Adrian Graham

Bad Day at Black Rock film poster

Bad Day at Black Rock vs The Last Picture Show

In Bad Day at Black Rock (1955) a mysterious man arrives at a small town ‘in the middle of nowhere’ – stepping off a train and inquiring about a Mr Komoko – his presence makes everyone in the town uncomfortable.

The Last Picture Show (1971) tells the story of a group of teenagers, coming of age in a ‘dead end town’ that’s been sidestepped by mid-20th Century America. These stories explore the flip-side of the American dream, the antithesis of the jingoistic ticker tape parade – not exactly a diabolical or dystopian world, so much as one where things have gone off the rails, where working class underachievers blunder into lives of low expectation, desperately seeking meaning in whatever way they can. In Bad Day At Black Rock the mysterious stranger breaks through the poisoned status quo by sheer persistence, and in the process he comes into violent conflict with the town bully.

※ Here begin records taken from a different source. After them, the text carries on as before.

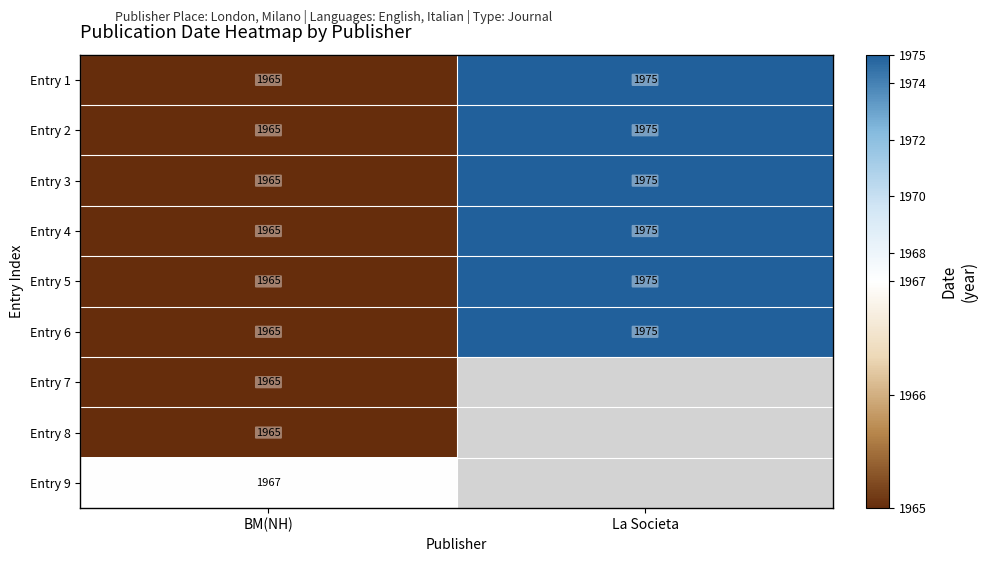

What is the total value across all series at BM(NH)?

17687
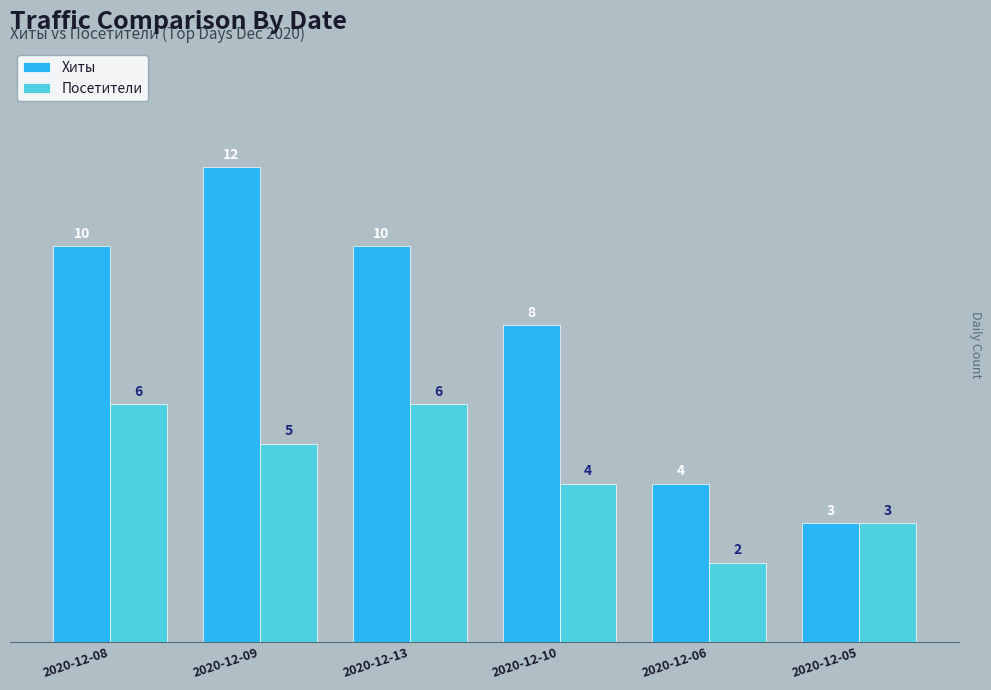

Rank the series by their maximum value, from highest to lowest.

Хиты, Посетители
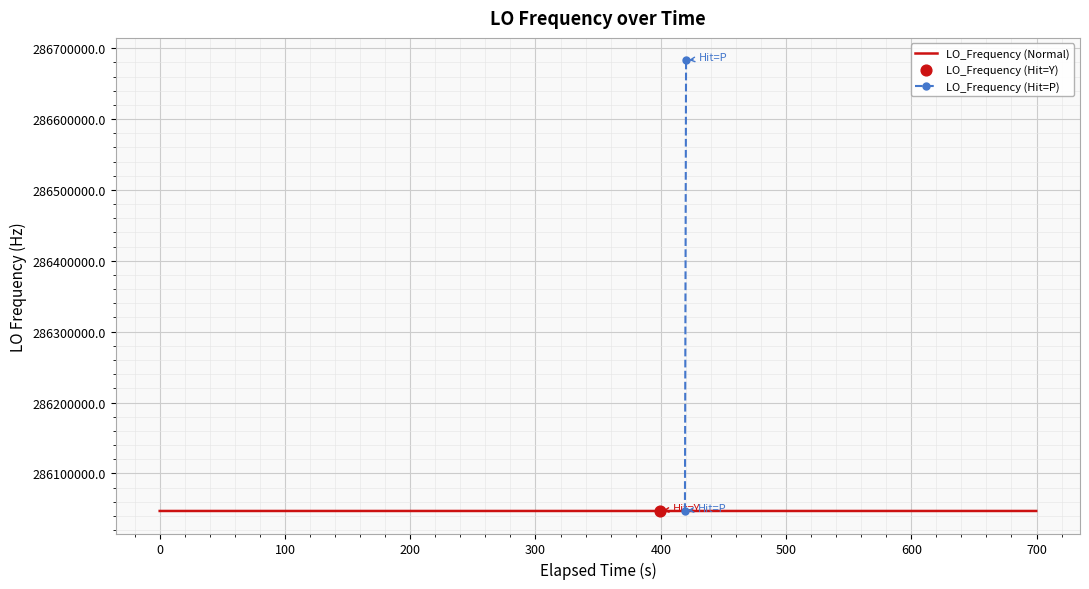

Approximately how many times larger is the value at 10 compared to 32?

1.0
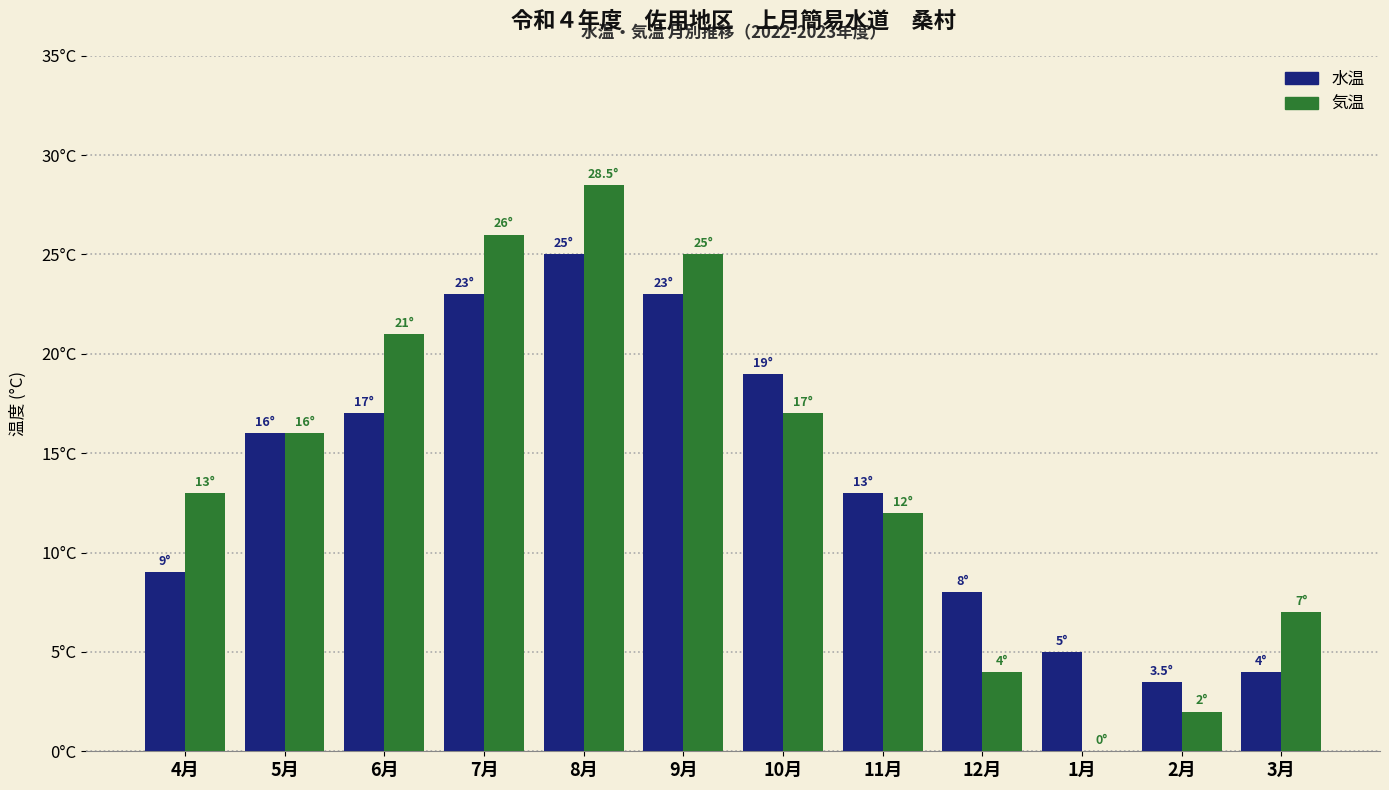

What is the average value of the 水温 series?

13.8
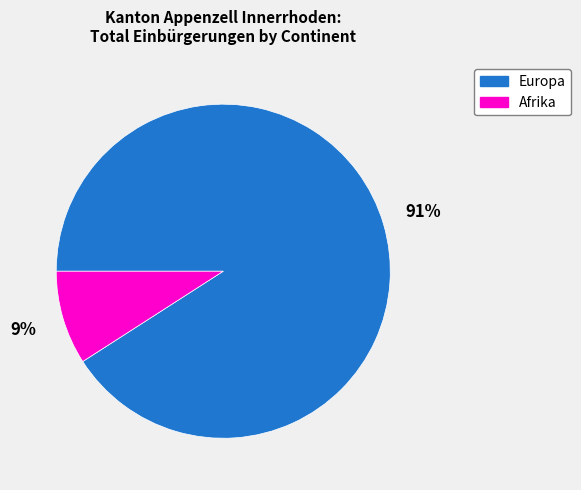

Combined, do Europa and Afrika account for over 50%?

Yes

The Last Picture Show shows bored teenagers distracted by sex to alleviate the claustrophobia and emptiness of small town life. But these are small towns with small town thinking, and the stifling social conventions of conservative 1950s America. In these small towns ‘everyone knows everyone’, and everyone else is an outsider. It’s an inward-looking world. Teenagers, without the opportunity of a place at university, are doomed to a mundane and inconsequential life. These are the backwaters, culturally dead, ossified by the status quo. The youth, with their dreams and aspirations, will surely have their hopes dashed and endure a frustrating future. Even relative success stories in The Last Picture Show are tarnished by unhappy marriages, futile resentments, and destructive rivalries – and in one case is literally unable to perform. This is far from the American dream, more like an American failure. At best, characters are bundles of desire, subjects of their uncontrolled hormones, and at worst – in Bad Day At Black Rock – people are poisoned by envy and prejudice.